Today was a another day tacked on to a week that seems to be developing far too strongly in to random acts of oh nos! Now, if that doesn't at all make sense to you, it also does not make sense to me, so there you go.
So, Sunday was the anniversary of my Gramma's death. Katherine was here, and after she left, went to see my sister who is up from Florida, so I didn't have any alone time to really dwell on it. That alone made me feel like a bad person. I feel like should have done something to commemorate the occasion, but I didn't really know what to do. The fact that she died in the winter does not make it overly conducive to visit her grave. Then, I thought perhaps I should do something here.... but what?
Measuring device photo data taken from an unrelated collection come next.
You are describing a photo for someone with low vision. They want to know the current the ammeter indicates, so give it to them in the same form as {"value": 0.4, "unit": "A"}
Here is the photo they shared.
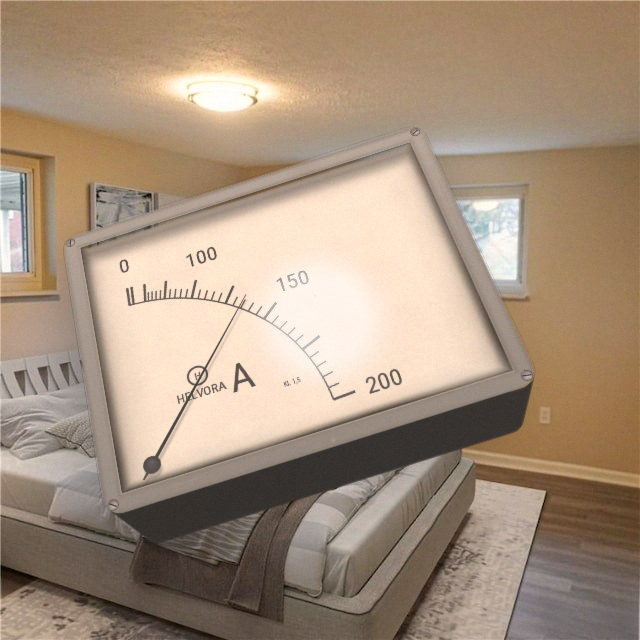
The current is {"value": 135, "unit": "A"}
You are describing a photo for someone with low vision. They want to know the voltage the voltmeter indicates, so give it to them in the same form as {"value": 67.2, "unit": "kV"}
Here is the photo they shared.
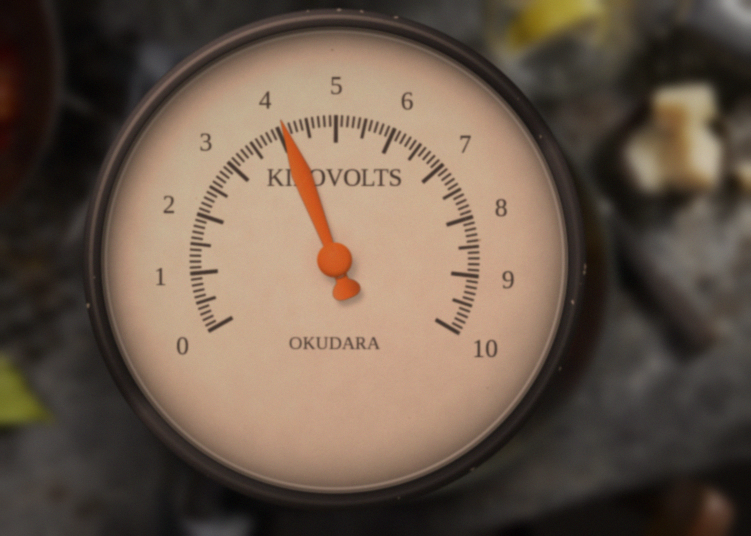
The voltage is {"value": 4.1, "unit": "kV"}
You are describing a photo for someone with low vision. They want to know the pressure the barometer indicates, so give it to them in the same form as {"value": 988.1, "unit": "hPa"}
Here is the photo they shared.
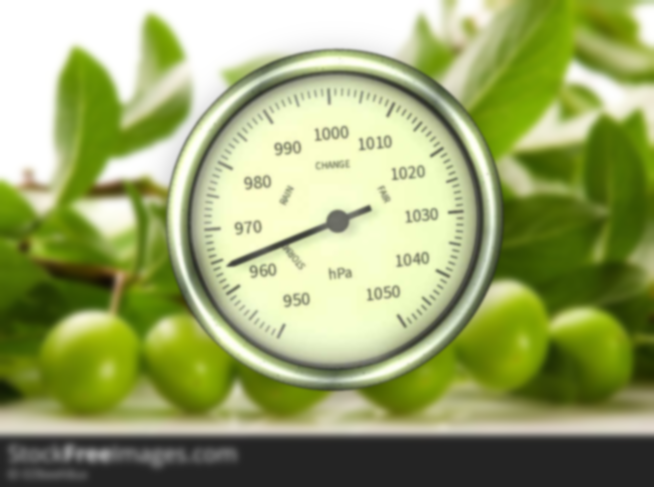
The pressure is {"value": 964, "unit": "hPa"}
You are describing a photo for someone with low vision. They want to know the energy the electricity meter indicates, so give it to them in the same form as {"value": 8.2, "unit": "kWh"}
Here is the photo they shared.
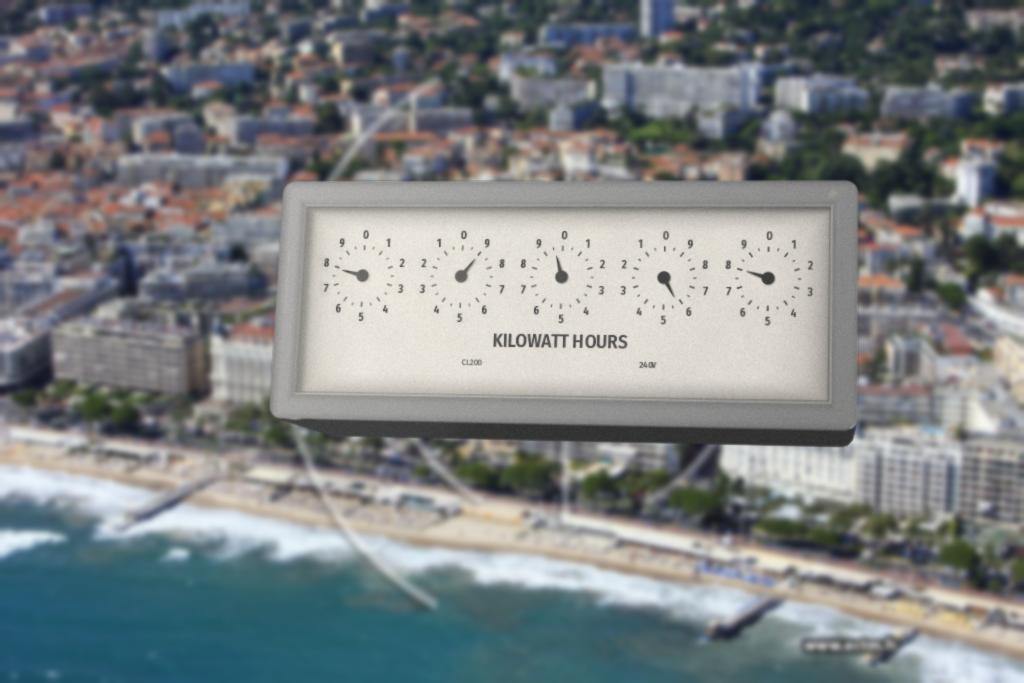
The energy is {"value": 78958, "unit": "kWh"}
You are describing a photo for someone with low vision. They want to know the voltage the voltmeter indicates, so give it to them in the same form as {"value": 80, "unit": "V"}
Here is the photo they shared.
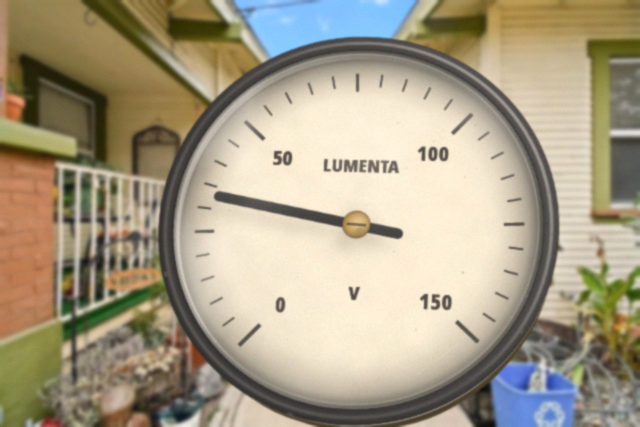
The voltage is {"value": 32.5, "unit": "V"}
I have never had anyone that close to me die, so I have no precedent to go by. I cried once Sunday, but that is it. It weird because I will break down at the memory of the fact that she used to park in the JCP parking lot when we went to the mall so she would always know where we parked, but on the anniversary of her death I did nothing. I feel like I am not properly memorializing her.
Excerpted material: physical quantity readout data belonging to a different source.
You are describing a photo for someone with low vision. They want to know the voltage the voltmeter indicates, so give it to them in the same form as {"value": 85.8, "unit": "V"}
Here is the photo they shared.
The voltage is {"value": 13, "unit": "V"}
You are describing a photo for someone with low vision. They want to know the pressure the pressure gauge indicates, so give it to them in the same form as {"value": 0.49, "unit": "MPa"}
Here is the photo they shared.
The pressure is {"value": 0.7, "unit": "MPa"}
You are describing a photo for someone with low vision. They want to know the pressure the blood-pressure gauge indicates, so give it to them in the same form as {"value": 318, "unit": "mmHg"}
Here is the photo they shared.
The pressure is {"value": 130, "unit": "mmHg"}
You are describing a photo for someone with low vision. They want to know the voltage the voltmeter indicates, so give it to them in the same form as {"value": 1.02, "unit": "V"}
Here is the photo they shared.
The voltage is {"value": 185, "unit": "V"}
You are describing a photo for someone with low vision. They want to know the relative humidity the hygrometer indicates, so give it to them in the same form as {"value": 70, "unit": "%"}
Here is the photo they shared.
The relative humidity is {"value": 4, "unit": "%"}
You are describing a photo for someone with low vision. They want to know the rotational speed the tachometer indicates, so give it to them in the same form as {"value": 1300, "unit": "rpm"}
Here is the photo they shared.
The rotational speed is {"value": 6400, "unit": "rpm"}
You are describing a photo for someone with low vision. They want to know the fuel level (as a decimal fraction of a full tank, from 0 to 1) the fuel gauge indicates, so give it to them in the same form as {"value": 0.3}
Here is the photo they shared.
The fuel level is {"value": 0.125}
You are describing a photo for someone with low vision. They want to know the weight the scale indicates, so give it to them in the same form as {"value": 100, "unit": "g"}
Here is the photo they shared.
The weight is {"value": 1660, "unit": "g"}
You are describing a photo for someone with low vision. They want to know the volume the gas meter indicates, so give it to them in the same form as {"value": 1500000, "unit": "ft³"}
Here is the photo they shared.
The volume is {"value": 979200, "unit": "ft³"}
Today, my dad started off with me screaming "No no no no no no no!" because I woke up at six am. I usually leave for work at six am. I didn't hear my alarm go off. My phone says it went off, so it must have, but I did not hear it. I think it is karma. I took meds before I went to bed, and they weren't really necessary, so yeah. I mean, my back did hurt, and my neck was tense, but I should have just sucked it up and dealt.
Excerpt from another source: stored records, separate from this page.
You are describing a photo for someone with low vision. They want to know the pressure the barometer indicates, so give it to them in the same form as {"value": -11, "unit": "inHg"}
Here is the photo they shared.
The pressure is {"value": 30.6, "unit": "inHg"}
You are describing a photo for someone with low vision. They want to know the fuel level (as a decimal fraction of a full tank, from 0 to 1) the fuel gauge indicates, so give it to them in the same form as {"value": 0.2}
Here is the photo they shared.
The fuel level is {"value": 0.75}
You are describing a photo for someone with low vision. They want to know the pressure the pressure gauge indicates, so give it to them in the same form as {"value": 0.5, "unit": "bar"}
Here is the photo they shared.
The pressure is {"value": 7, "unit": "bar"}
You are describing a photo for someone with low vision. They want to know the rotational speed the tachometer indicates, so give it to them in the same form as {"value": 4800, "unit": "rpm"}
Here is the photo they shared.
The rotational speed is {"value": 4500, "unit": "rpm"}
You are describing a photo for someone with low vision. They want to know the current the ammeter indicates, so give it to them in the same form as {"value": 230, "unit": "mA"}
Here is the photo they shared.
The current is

Yesterday, found out that I need to have my wisdom teeth yanked out of my head. I am dreading this. Mostly because I am afraid it will give me terribly bad breath. I am so self conscious of that since Josh's breath can be down right disgusting at times. But, his didn't start until he had his wisdom teeth pulled. I am also apprehensive because I will not be sedated for this. My insurance does not cover sedation, so instead I am just getting the local Novocain. I am sure it will suck royally, but I could not fathom spending $600 when the local is free. Right?
I hope my week gets better. Not that this is really that terrible. I just like more routine and less spontaneity.